High yield bonds with registration rights have been a fixture of private equity transactions for over thirty years, notwithstanding changes in law and predictions to the contrary. High yield bonds used to finance private equity transactions or dividend recaps are typically sold in private offerings utilizing Rule 144A with the issuer entering into a registration rights agreement at the time the bonds are initially issued, typically requiring the issuer to conduct a so-called “A/B” exchange offer1 within a certain time period thereafter. In the A/B exchange offer, the issuer offers bondholders SEC-registered bonds with terms essentially identical to the terms of the bonds sold in the initial 144A offering, in exchange for the initial bond. As a back-up mechanic, the registration rights agreement also generally requires the issuer to file a shelf registration statement to permit SEC-registered resales of the bonds in certain circumstances, which kicks in if the exchange offer mechanic is unavailable due to a change in law or SEC policy, or if a bondholder can’t participate in the exchange offer under SEC policy because it is an affiliate of the issuer. The bondholders are entitled to receive additional “penalty” interest2 if there is a default in these obligations for so long as the registration default continues. Some agreements also contemplate that bondholders may seek specific performance to enforce the issuer’s registration obligations. A failure to comply with these registration obligations typically does not result in a default under the bond indenture.

**Record extracts:**
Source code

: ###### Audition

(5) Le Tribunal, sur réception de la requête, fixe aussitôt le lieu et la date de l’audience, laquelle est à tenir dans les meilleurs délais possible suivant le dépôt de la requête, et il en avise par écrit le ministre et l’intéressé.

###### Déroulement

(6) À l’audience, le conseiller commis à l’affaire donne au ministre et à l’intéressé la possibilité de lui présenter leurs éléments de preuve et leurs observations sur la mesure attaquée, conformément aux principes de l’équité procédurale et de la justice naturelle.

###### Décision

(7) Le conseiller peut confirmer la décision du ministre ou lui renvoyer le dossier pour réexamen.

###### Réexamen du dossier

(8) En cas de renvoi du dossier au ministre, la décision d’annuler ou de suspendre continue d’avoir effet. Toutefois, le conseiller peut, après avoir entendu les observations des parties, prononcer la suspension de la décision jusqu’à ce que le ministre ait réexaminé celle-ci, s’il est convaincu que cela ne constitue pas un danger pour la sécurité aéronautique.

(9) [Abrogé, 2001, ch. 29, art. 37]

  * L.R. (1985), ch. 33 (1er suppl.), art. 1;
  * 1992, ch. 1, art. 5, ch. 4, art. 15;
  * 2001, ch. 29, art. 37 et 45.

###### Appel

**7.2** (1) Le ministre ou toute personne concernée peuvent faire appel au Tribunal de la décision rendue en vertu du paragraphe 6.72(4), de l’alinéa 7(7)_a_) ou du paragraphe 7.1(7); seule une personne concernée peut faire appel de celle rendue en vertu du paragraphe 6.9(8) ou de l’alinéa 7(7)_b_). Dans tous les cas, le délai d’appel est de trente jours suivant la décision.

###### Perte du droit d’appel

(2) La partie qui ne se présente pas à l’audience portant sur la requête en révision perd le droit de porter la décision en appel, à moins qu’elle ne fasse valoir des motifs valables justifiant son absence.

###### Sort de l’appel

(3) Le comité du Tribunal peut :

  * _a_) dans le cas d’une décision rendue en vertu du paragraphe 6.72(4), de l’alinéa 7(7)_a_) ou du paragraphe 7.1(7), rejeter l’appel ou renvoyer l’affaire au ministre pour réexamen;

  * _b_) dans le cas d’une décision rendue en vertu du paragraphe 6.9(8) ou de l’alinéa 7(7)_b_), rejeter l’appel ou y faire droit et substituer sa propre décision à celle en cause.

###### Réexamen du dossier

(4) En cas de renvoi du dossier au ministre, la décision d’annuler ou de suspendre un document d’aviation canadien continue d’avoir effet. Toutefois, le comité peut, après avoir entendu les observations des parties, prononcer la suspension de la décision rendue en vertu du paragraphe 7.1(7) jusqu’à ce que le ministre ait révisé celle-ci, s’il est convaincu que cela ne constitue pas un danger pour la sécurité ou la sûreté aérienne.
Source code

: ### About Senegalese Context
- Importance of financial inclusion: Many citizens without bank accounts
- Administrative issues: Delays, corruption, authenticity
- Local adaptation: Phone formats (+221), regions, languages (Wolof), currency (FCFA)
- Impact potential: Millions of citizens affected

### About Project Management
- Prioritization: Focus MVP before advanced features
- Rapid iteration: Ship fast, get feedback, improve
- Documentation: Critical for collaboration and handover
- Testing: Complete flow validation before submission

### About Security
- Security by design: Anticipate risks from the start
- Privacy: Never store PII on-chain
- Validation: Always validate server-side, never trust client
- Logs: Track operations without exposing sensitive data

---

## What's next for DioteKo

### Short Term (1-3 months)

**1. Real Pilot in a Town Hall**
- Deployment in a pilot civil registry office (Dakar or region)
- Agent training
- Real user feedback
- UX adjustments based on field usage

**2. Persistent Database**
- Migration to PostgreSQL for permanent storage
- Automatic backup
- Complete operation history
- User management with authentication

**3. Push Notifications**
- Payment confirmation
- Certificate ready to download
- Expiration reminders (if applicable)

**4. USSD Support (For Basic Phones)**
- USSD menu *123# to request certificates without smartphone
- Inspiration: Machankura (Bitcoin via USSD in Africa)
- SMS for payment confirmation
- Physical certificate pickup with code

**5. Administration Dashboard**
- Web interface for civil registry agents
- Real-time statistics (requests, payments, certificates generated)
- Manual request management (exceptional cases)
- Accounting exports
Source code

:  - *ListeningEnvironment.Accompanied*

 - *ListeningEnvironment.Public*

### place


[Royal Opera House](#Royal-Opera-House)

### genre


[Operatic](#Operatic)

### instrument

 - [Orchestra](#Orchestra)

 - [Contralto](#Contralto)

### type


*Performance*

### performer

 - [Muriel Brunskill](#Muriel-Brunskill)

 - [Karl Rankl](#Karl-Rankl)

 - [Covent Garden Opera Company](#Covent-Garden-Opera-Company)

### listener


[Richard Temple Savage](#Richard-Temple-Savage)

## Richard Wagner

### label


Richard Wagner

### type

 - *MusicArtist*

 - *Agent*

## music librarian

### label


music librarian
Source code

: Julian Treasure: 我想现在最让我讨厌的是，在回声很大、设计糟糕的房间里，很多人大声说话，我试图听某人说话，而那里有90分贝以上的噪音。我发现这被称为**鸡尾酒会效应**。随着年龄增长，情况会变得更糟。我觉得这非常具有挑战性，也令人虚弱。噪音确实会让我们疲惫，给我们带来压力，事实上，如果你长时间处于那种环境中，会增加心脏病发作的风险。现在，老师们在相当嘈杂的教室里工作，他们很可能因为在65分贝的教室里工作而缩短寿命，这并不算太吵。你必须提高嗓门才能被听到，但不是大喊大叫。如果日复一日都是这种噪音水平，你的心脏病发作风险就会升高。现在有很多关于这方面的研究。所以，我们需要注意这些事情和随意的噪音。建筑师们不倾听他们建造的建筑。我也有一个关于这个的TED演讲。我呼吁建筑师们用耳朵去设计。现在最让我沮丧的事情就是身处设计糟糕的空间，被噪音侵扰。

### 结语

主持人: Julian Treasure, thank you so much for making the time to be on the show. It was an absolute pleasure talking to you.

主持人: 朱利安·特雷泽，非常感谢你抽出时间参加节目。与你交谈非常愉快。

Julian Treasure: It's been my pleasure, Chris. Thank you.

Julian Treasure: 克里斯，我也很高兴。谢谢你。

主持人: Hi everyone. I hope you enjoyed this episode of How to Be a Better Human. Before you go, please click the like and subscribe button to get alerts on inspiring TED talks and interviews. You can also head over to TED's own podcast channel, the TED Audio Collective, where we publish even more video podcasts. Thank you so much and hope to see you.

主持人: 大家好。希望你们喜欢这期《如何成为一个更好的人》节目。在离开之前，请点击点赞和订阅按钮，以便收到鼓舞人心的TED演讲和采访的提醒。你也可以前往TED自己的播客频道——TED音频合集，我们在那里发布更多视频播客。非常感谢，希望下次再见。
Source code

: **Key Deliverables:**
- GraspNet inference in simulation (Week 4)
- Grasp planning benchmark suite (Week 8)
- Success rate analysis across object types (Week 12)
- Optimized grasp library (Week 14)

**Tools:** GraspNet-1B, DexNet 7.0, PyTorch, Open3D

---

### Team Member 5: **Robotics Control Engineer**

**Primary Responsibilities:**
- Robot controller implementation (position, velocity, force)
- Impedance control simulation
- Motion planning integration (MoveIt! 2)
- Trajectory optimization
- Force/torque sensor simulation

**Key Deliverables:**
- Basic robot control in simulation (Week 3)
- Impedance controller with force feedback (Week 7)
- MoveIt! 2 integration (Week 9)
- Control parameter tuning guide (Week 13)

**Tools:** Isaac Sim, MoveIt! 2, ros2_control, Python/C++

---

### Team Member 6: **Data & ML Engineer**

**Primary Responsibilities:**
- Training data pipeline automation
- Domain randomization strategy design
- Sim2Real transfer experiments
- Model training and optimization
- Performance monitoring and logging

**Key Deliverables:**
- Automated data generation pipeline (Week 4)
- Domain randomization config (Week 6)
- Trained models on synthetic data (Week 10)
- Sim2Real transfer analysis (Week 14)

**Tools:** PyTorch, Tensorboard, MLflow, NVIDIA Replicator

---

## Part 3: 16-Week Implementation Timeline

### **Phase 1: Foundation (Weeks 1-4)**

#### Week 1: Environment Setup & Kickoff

**Problem to solve:**
Using the text on high yield bonds with registration rights, decide whether each statement below agrees with it. Answer yes or no for each and quote the exact words of the text that decide it.
1. In the A/B exchange offer, the issuer offers bondholders SEC-registered bonds in exchange for the initial bond.
2. A failure to comply with the registration obligations typically results in a default under the bond indenture.
3. The shelf registration back-up applies if a bondholder cannot take part in the exchange offer because it is an affiliate of the issuer.

**Exercise output:**
1. Yes: "the issuer offers bondholders SEC-registered bonds with terms essentially identical to the terms of the bonds sold in the initial 144A offering, in exchange for the initial bond."
2. No: "A failure to comply with these registration obligations typically does not result in a default under the bond indenture."
3. Yes: "if a bondholder can’t participate in the exchange offer under SEC policy because it is an affiliate of the issuer."